Capa do Romance Amor Além do ódio (2)

Amor Além do ódio (2)

9.1 / 10.0
Conhecido por seu estilo de vida libertino, um magnata decide seduzir a influente empresária Molly Glover por puro capricho. O que começa como uma aposta arriscada e um plano de vingança culmina em um casamento marcado por segredos. Entre jogos de poder e mágoas profundas, ambos se veem presos em uma união conturbada. Agora, resta uma última e desesperada tentativa de resgatar o que sobrou da paixão e fazer o amor florescer acima de todo o ódio.

Amor Além do ódio (2) Capítulo 1

Estou em meu escritório, observando pela janela, a chuva cair lá fora.
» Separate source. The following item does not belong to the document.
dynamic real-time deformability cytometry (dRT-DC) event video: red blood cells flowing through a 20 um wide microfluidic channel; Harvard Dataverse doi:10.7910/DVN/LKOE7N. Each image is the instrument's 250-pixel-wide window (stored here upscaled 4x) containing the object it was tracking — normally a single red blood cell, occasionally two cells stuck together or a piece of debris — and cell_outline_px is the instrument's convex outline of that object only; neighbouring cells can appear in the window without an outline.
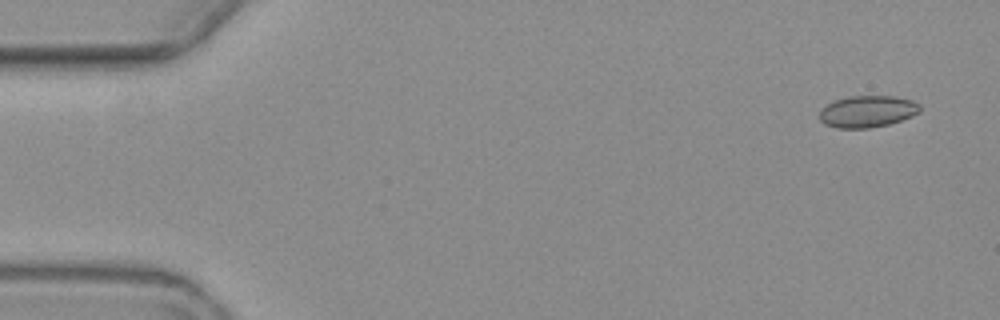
{"species": "common noctule bat (a hibernating species)", "species_latin": "Nyctalus noctula", "temperature_condition": "warm", "stored_images_in_passage": 4, "camera_frame_rate_fps": 3000, "um_per_image_px": 0.085, "animal": {"sex": "female", "body_mass_g": 19.3, "forearm_length_mm": 54.1}, "frame": {"image": 1, "passage_image": 1, "time_ms": 0.0, "image_size_px": [1000, 320], "cell_outline_px": [[920, 112], [912, 116], [888, 124], [868, 128], [836, 128], [824, 124], [820, 120], [820, 112], [832, 100], [848, 96], [896, 96], [912, 100], [920, 104]], "centroid_in_image_um": [73.73, 9.46], "position_along_channel_um": 11.3, "area_um2": 18.61}}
Tento manter a paciência, enquanto aguardando meu assistente trazer uns documentos, que pedi a ele a uns dez minutos atrás.

De repente ouço a porta se abrir, e surge em minha frente, o desengonçado rapaz com um monte de pastas nas mãos.
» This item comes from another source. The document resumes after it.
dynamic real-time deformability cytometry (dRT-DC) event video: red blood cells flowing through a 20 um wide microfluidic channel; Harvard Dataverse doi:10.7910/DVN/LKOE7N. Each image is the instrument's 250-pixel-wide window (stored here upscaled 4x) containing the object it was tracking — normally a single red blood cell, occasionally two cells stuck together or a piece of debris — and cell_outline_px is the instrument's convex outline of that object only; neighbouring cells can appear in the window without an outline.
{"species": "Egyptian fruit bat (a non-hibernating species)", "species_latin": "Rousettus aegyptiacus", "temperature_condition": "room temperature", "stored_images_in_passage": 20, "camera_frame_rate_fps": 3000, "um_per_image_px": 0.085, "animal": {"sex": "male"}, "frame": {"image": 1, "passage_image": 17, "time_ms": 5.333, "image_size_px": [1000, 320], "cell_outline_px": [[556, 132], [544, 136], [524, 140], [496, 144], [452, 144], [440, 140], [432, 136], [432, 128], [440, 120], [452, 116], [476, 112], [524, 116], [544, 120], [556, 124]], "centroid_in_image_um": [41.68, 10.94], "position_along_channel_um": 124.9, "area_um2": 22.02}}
- Desculpe a demora Sra. Glover.

- É que a documentação que a Senhora Pediu, estava em um lugar de difícil acesso lá no arquivo.

Eu olho para ele, e tento controlar minha insatisfação por sua demora.

Dou um longo suspiro e digo:

- Achei que tivesse que enviar uma equipe de buscar, para resgata-lo no arquivo.

O rapaz me olha desconcertado, e eu me sinto culpada por ter sido grossa.

E para suavizar a situação, eu digo:

- Obrigada Jonas, coloque as pastas em minha mesa.

Ele então se aproximar de minha mesa, mas ao tentar colocar as pastas, ele acaba deixando todas elas ciarem no chão, espalhando completamente os documentos.

Eu fecho os olhos, e mentalmente conto até dez, e quando os abro, não consigo desfaça a fúria que estou sentindo.

Jonas olha para mim, ajeita os óculos e diz:

- Me perdoe Senhora Por ser tão desastrado.

Eu não digo nada, pois se eu abrir minha, direi algo que me arrependerei em seguida.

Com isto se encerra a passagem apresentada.